--- Given passage ---
↓↓↓

    There was a high respect for Rust's software practices both inside and outside of the main project. It was mentioned as a strong point that many traditionally research-related tasks are conducted within the project.

    In conclusion, there was a shared desire to produce safer, higher-quality software faster and a sense that fundamental changes are necessary.

    Finding an orientation: why Ferrocene?

    A key question from these discussions with industry-leaders: what is Ferrocene, the product, and how does it relate to Rust? There was strong interest from potential clients that work that can be upstreamed into the Rust compiler should be wherever possible. We believe this points to a focus shift in the industry. Companies understand the value of FOSS as a neutral commons but also want to invest through initiatives that work towards their goals.

    There are services required for mission and safety-critical industries that go beyond shipping a compiler. This includes (very) long-term support, qualification packages, industry-specific tooling, backends and targets, training, verification help and industry-specific advice. This is Ferrocene, the product.

    During our conversations with industry leaders, we found that there's a need for Ferrocene as a wider initiative. Increasing the trust level of the Rust compiler will benefit many industries, and focusing only on typical safety-critical environments is one part of the picture. Improvements in the trust level of the core technology benefit all participants in the ecosystem. For example, we see efforts in better describing the semantics of Rust as it exists today as an important baseline for guiding the evolution of the language.

    Ferrocene is both. It is a product to serve markets that need high assurances and committments. It is an initiative to take Rust to the next level of reliabilty and trust. Out of that comes a strong desire for collaboration.

    Having a direction: First Waypoints

    We intend to publish a solidified roadmap for Ferrocene by June 2021.
↑↑↑
--- Data to examine ---
↓↓↓
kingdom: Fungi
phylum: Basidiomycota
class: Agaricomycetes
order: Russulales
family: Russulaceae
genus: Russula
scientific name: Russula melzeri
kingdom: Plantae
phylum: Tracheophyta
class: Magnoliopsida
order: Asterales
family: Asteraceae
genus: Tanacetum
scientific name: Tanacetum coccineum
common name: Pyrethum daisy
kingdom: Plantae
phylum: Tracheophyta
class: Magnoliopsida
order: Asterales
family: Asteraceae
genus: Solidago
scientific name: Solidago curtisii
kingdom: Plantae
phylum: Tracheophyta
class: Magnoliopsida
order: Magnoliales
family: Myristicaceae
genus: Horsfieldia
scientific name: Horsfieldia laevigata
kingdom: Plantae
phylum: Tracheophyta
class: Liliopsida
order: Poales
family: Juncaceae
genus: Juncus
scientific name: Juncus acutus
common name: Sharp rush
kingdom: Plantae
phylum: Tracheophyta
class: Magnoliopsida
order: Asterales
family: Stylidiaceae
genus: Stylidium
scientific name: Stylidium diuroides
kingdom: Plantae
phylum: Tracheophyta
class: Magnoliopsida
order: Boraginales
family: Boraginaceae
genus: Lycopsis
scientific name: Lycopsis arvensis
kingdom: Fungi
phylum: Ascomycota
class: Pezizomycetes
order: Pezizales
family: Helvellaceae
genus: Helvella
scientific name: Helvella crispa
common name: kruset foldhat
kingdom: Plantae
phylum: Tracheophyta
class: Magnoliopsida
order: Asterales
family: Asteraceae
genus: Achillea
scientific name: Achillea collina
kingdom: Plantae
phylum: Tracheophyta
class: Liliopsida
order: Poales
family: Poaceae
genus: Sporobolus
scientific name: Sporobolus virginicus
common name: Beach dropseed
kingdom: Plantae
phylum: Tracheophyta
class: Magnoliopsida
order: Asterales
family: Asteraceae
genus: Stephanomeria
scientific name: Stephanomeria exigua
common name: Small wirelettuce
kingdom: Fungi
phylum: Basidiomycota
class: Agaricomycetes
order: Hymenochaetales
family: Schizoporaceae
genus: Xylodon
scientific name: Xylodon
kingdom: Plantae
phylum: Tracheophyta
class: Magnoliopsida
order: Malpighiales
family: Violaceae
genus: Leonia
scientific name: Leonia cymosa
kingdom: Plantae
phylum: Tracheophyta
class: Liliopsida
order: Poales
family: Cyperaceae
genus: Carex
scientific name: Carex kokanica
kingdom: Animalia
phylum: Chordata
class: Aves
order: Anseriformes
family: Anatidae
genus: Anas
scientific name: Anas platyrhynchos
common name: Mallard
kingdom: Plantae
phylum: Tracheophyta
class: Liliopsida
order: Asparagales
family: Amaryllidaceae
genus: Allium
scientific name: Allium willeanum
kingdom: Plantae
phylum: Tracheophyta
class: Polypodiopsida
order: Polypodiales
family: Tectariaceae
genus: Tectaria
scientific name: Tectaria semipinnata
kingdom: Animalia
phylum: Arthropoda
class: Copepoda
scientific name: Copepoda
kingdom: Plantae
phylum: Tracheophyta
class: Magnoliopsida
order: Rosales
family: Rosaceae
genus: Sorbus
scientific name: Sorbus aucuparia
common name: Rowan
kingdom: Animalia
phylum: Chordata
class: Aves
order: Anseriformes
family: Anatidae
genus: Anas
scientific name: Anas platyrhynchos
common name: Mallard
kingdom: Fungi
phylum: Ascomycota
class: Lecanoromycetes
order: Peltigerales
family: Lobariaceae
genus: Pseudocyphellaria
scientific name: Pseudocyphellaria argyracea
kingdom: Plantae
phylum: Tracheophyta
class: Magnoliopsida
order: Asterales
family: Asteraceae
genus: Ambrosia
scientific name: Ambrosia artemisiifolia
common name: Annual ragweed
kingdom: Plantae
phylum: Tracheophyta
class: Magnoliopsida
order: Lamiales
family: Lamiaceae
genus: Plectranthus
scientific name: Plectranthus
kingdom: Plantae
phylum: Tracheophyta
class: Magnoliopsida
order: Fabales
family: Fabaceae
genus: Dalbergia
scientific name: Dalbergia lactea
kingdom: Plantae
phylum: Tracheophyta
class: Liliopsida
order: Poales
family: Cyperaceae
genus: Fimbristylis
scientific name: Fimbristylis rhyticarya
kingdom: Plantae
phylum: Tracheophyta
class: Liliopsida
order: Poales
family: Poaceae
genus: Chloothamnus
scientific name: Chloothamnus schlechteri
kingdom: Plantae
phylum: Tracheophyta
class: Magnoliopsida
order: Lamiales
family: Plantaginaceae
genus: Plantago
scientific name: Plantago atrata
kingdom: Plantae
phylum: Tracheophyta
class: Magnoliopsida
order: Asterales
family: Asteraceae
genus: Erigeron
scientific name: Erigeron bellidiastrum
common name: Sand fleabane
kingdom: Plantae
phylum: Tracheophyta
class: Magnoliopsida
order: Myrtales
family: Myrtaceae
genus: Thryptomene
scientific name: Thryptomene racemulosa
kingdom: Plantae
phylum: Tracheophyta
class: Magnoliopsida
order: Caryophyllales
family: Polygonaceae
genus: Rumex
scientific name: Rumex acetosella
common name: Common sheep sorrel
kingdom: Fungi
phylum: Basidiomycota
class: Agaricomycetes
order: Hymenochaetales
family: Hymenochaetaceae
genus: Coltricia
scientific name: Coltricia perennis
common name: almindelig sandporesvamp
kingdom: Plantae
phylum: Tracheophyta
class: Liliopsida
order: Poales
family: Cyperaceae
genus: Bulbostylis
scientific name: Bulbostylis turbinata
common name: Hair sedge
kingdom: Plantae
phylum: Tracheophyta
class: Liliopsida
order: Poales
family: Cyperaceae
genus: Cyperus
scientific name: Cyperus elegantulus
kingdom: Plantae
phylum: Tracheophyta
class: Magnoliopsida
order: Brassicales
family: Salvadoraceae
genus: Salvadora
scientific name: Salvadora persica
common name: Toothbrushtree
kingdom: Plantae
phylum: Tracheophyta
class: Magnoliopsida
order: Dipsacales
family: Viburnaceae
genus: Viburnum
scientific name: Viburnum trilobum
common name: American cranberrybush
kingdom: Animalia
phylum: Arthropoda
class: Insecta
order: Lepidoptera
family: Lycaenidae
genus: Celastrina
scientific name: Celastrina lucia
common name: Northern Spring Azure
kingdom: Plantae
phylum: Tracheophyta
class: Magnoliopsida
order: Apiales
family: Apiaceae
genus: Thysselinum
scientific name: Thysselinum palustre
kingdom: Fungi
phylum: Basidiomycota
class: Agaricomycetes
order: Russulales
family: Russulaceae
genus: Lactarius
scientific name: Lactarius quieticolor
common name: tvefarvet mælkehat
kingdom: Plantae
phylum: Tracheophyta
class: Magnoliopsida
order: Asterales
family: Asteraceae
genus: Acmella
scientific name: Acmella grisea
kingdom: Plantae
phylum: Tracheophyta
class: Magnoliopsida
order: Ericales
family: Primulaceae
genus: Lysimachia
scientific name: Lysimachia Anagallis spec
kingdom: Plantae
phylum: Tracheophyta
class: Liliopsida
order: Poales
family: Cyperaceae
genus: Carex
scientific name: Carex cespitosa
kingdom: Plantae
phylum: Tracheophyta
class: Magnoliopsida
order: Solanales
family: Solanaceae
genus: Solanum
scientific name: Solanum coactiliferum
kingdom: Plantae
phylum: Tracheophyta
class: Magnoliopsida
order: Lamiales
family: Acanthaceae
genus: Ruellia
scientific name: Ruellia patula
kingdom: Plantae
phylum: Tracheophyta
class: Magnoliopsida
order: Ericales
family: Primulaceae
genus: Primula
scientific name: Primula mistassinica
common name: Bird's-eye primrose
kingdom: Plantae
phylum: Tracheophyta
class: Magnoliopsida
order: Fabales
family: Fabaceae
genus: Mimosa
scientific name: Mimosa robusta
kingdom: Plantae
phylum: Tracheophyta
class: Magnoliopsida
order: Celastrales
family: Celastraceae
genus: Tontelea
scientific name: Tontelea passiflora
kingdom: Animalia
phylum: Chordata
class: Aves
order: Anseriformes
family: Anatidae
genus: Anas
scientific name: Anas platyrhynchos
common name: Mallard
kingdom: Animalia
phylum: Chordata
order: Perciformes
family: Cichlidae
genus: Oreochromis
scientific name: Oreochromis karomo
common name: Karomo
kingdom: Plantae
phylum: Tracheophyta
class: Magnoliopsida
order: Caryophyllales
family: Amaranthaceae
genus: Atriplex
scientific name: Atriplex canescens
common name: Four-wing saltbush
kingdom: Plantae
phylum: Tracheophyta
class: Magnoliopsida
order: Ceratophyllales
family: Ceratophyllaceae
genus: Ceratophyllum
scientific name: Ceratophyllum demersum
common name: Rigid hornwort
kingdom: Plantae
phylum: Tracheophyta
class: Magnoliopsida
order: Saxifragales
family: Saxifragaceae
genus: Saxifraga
↑↑↑
--- What to do ---
In the Ferrocene passage, by what date is a solidified roadmap for Ferrocene meant to be published?

--- Solution below ---
By June 2021.